I don't know, I try, as a man, to be careful telling women what they feel or what their lives are like. But . . . it seems that most people to want to couple up. If married women hated their married lives so much I don't think we'd see so many divorced people remarrying.
I can say, as an older man, that it feels good to know you have someone who wants to spend the rest of their life with you. Being two is better than being one.
That being said, the question is, how do we tell which articles to disbelieve? It can't be just those we disagree with.
Well, the fact that the author used such sloppy methodology puts me off this one.
It doesn't mean it might not be true; it just means I would never use this study as support for the proposition.
I don't know the answer.
I've lost my faith in a lot of psychology research given the replication problem.
As to the underlying issues, ignoring any of the "psychology" papers, I can only go both by my own experience and what I hear from women friends.
For many of them, if they could continue their lifestyle (i.e. the same amount of money was coming in), they'd have a boyfriend, but most would not "marry" again, as in live in the same house, have "obligations", duties, etc. Of course, this is a completely unscientific sample.
I mean, look at the divorce statistics: if women are married to doctors, they're less likely to get divorced. Is that because doctors just make better husbands, or pick nicer women, or do financial factors enter into the picture?

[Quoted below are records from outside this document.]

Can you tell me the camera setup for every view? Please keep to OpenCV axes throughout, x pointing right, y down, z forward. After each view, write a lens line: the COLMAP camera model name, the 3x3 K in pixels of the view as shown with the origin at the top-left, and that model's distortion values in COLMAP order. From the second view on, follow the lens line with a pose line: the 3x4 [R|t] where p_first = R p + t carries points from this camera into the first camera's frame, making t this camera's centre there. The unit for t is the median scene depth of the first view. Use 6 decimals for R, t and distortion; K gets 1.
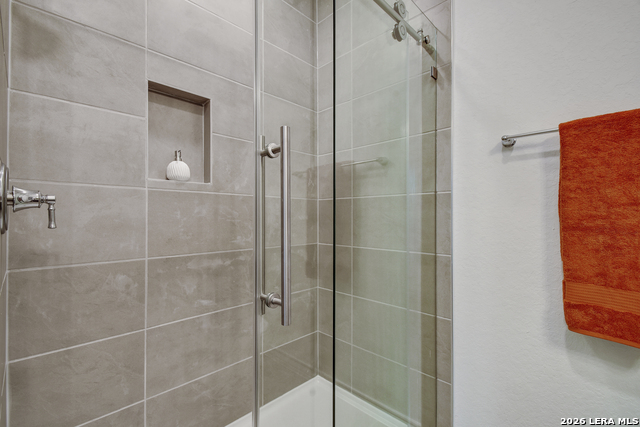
lens RADIAL K [[287.4, 0, 316.6], [0, 287.4, 217.0], [0, 0, 1]] dist [0.018343, -0.008874]
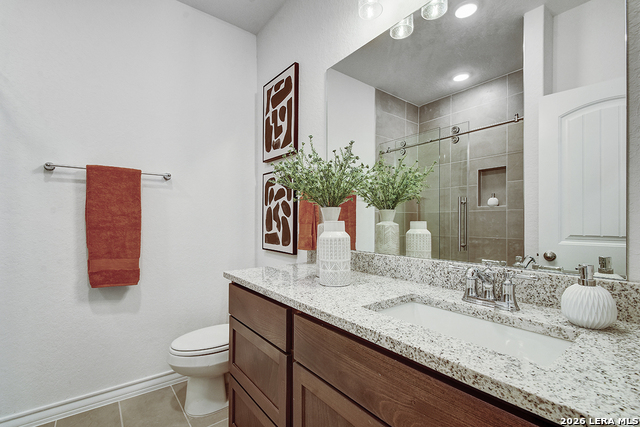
lens RADIAL K [[287.4, 0, 317.6], [0, 287.4, 220.4], [0, 0, 1]] dist [0.018343, -0.008874]
pose [[0.128462, 0.010186, 0.991662, -0.624677], [0.001786, 0.999943, -0.010503, 0.013362], [-0.991713, 0.003121, 0.128437, -0.513595]]
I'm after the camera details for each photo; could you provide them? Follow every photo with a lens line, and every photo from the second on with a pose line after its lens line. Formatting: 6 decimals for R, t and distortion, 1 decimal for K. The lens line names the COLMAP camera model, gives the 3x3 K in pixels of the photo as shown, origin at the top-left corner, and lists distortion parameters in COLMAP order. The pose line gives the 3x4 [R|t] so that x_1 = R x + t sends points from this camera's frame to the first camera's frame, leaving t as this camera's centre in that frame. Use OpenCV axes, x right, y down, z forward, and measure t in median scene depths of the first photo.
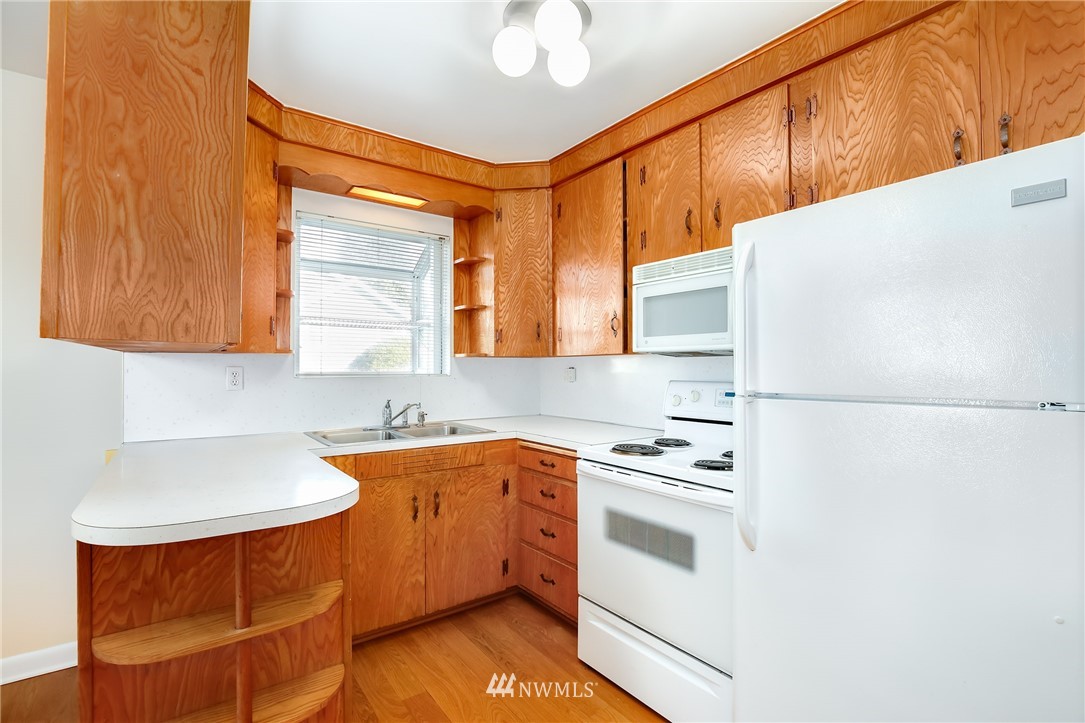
lens RADIAL K [[499.5, 0, 548.1], [0, 499.5, 365.6], [0, 0, 1]] dist [-0.035899, 0.006675]
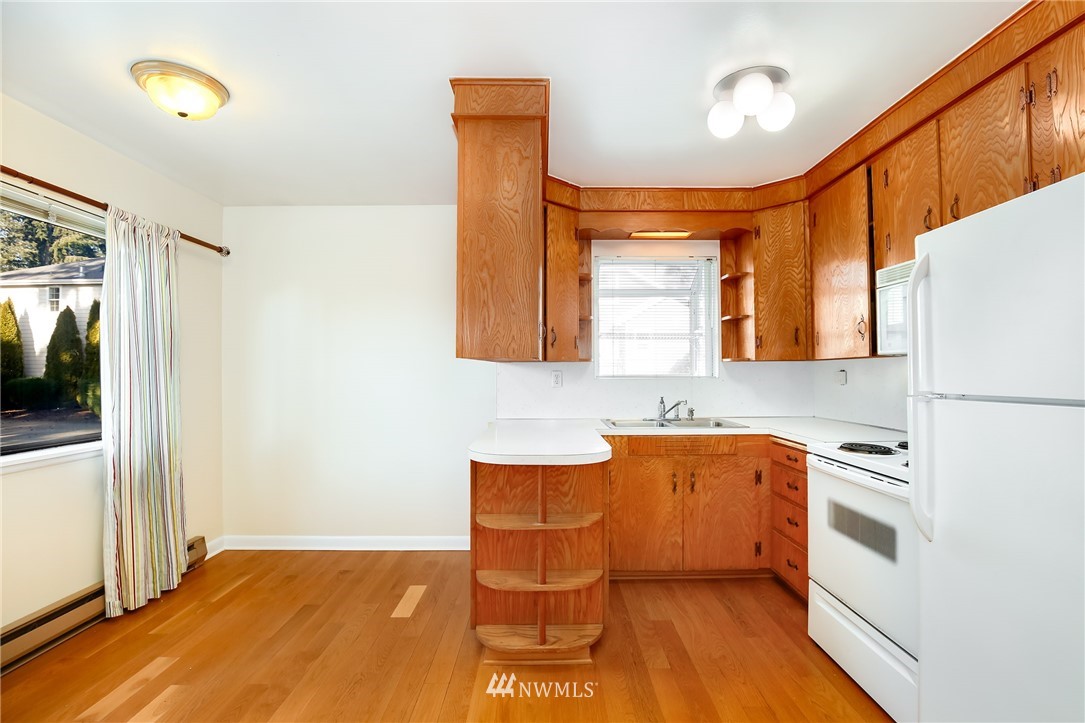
lens RADIAL K [[495.5, 0, 542.5], [0, 495.5, 361.5], [0, 0, 1]] dist [-0.033469, 0.006729]
pose [[0.796578, -0.015390, -0.604339, 0.252652], [0.006490, 0.999836, -0.016907, -0.001325], [0.604500, 0.009545, 0.796548, -0.223741]]
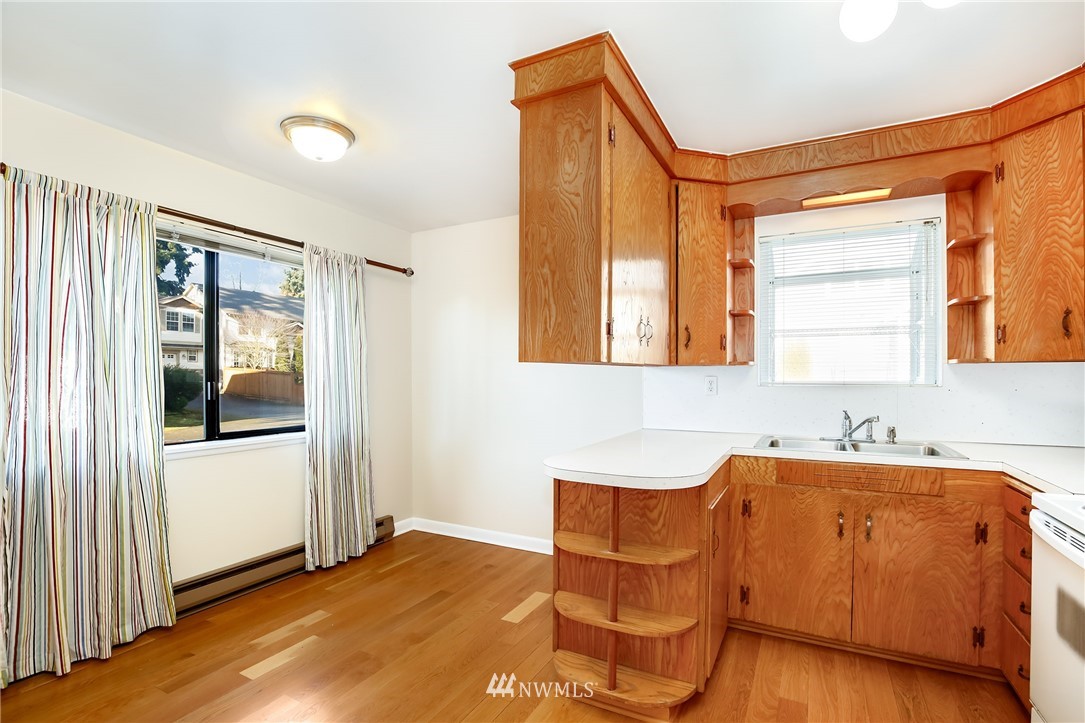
lens RADIAL K [[499.5, 0, 545.0], [0, 499.5, 376.7], [0, 0, 1]] dist [-0.040593, 0.010478]
pose [[0.426351, -0.001596, -0.904557, 0.382000], [0.004860, 0.999988, 0.000527, 0.000613], [0.904545, -0.004621, 0.426353, 0.099732]]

Just to get personal for a second, I always wanted to be married, and I'd do it again if I had my life to live over again (Ever watch the film "Peggy Sue Got Married"?) However, at this stage in my life, if something happened, I doubt I'd marry again. I've done a lot of compromising. I wouldn't want to start compromising all over again because of someone else's needs, habits, attitudes. My gentleman friend and I could go out, he could stay overnight, but then he could go home and do his own laundry, and my home and my life would be run the way "I" want. Plus, I doubt I'm any longer capable of feeling for another man what I felt and still feel to a great degree for my husband: that kind of hit by "un colpo di fulmine", I'd walk through fire for you, I can't bear to be apart, thing perhaps only happens and imprints you when you're young.
Honestly, I think it will be decades before scientists really figure out human emotions, sexual attraction, "love", if they ever do.
That isn't to say that I don't know women who have to be married or they feel adrift. That's more than fine. No lifestyle is perfect for everybody.